Records =>
◇ ◇ ◇ ◇ ◇

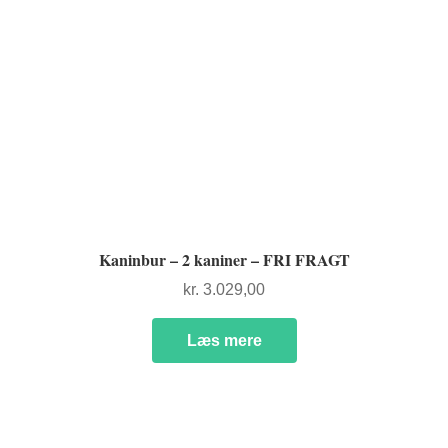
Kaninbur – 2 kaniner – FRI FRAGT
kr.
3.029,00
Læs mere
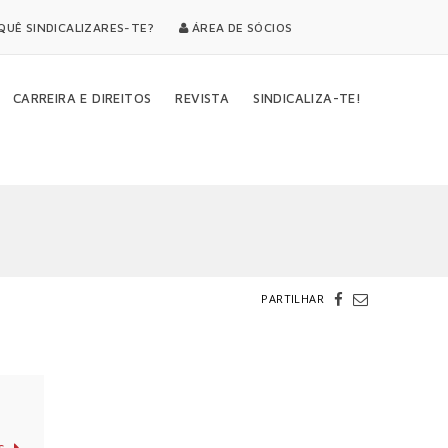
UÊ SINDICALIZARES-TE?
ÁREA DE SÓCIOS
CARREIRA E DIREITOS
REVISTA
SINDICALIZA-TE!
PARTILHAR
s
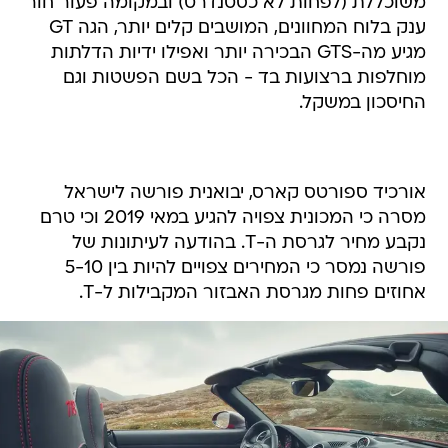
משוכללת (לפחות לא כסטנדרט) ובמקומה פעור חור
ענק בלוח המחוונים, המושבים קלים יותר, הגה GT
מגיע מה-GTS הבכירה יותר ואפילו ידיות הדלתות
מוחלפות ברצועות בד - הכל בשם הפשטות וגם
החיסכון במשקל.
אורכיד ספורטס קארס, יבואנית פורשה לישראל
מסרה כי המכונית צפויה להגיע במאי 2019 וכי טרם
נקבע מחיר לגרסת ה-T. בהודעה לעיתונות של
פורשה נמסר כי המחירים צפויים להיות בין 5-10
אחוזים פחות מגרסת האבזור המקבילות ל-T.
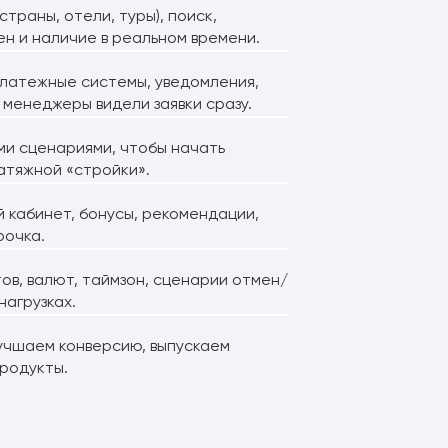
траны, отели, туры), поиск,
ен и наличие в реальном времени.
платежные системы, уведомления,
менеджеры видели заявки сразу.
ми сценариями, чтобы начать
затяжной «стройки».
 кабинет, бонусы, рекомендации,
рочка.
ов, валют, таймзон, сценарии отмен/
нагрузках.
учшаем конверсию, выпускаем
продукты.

◇ ◇ ◇ ◇ ◇

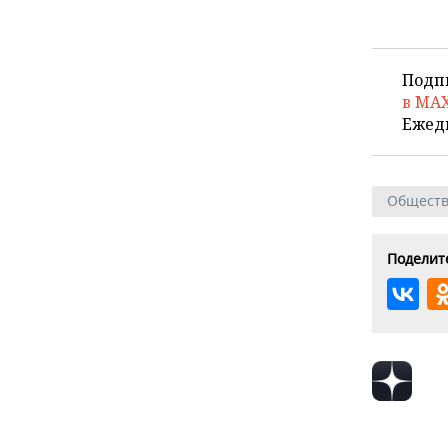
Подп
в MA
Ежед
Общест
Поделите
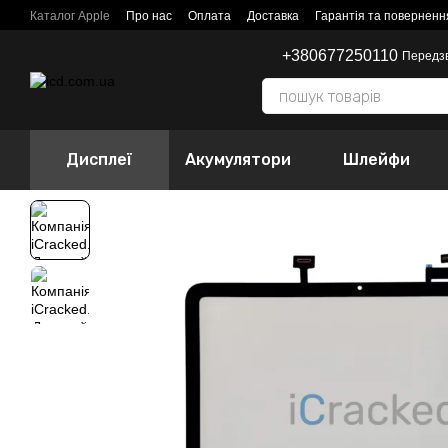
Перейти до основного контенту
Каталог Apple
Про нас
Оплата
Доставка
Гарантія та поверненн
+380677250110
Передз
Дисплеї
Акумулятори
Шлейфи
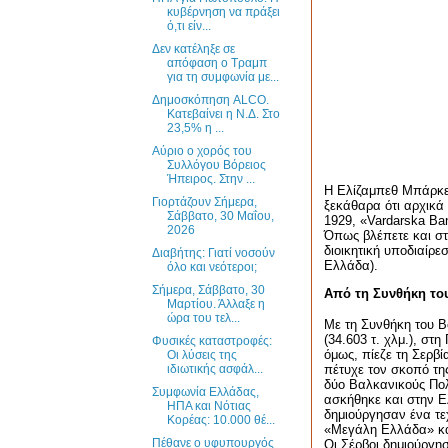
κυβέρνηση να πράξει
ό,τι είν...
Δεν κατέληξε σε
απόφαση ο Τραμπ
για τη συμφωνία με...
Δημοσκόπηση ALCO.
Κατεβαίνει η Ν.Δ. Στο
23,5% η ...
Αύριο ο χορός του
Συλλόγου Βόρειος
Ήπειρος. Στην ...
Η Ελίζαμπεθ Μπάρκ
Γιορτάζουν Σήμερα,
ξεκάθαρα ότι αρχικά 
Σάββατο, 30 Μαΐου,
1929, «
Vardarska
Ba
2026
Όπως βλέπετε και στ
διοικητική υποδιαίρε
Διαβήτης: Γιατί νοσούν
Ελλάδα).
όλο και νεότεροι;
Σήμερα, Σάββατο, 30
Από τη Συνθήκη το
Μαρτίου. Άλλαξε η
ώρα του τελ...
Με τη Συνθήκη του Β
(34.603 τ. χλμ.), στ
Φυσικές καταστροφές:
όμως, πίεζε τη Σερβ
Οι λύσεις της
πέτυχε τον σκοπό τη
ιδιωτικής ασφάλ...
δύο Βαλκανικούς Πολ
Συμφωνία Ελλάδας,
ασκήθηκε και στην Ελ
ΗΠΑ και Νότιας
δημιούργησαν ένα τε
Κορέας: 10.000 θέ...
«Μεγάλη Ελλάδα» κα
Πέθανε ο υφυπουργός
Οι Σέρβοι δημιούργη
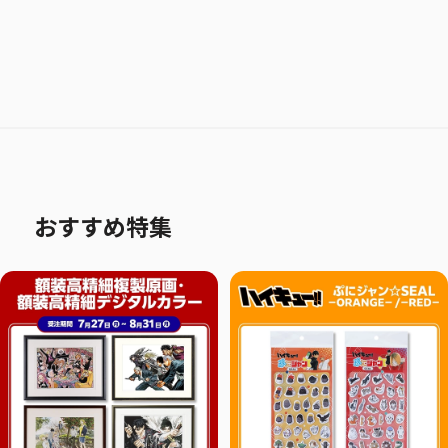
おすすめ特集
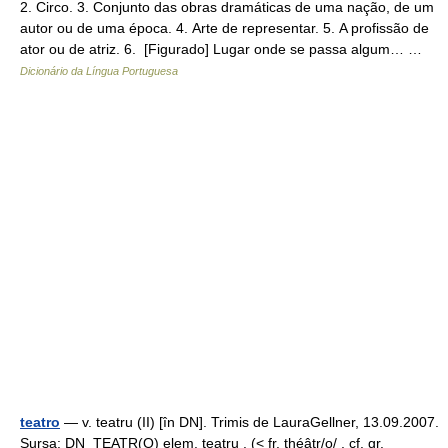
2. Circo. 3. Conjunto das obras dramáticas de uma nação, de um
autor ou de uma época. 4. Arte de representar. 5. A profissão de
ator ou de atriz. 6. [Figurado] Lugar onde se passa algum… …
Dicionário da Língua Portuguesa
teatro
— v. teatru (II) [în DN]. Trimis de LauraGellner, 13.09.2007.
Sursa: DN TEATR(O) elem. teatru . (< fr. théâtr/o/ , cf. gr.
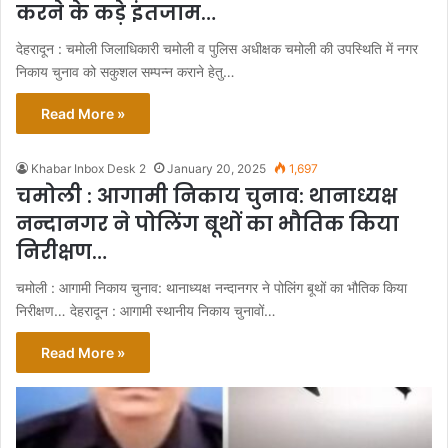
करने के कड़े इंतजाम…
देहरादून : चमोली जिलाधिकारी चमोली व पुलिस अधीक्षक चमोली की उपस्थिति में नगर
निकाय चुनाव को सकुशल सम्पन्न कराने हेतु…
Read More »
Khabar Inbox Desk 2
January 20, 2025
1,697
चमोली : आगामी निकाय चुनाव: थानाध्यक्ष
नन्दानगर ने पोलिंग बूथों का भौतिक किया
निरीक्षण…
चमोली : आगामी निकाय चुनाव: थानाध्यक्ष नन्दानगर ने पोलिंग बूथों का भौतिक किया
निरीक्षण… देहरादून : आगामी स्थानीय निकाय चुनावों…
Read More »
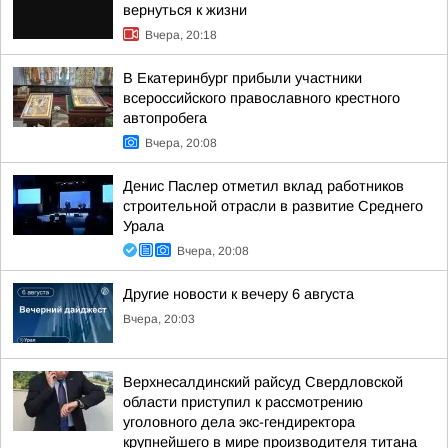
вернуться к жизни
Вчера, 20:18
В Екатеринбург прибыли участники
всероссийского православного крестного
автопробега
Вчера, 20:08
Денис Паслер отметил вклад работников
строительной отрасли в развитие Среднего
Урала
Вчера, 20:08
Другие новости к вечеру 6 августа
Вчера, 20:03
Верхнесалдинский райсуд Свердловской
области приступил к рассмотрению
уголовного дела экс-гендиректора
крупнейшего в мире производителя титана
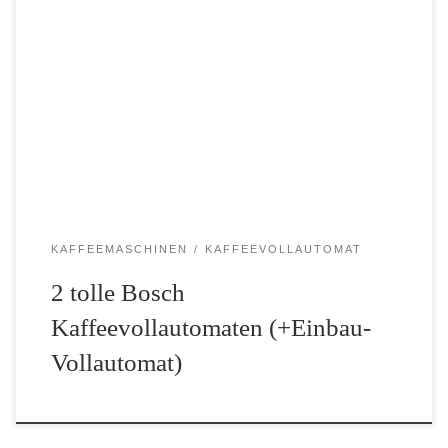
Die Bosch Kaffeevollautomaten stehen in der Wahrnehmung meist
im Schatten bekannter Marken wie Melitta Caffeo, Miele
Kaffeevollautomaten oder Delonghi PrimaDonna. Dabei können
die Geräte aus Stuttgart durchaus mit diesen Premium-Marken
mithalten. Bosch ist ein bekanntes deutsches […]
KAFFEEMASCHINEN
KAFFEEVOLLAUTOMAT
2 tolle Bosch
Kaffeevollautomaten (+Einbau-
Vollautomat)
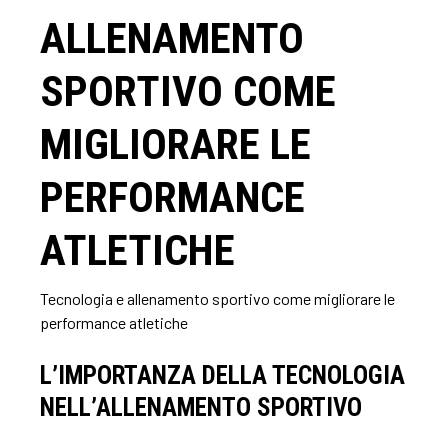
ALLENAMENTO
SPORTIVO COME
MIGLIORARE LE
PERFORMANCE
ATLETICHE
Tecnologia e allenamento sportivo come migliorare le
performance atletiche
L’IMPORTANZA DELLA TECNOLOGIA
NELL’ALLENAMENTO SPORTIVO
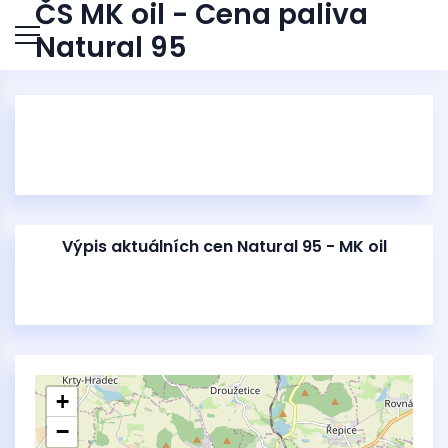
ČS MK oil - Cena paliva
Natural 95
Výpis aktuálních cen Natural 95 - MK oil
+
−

◇ ◇ ◇ ◇ ◇

Exercise requirements => Render as a JSON list of strings the lines between the line holding "Kaninbur – 2 kaniner – FRI FRAGT" and the line holding "אחוזים פחות מגרסת האבזור המקבילות ל-T.", inclusive, one string per line with blank lines omitted. Leave the pictures out of the list.

Task answer =>
[
  "Kaninbur – 2 kaniner – FRI FRAGT",
  "kr.",
  "3.029,00",
  "Læs mere",
  "UÊ SINDICALIZARES-TE?",
  "ÁREA DE SÓCIOS",
  "CARREIRA E DIREITOS",
  "REVISTA",
  "SINDICALIZA-TE!",
  "PARTILHAR",
  "s",
  "משוכללת (לפחות לא כסטנדרט) ובמקומה פעור חור",
  "ענק בלוח המחוונים, המושבים קלים יותר, הגה GT",
  "מגיע מה-GTS הבכירה יותר ואפילו ידיות הדלתות",
  "מוחלפות ברצועות בד - הכל בשם הפשטות וגם",
  "החיסכון במשקל.",
  "אורכיד ספורטס קארס, יבואנית פורשה לישראל",
  "מסרה כי המכונית צפויה להגיע במאי 2019 וכי טרם",
  "נקבע מחיר לגרסת ה-T. בהודעה לעיתונות של",
  "פורשה נמסר כי המחירים צפויים להיות בין 5-10",
  "אחוזים פחות מגרסת האבזור המקבילות ל-T."
]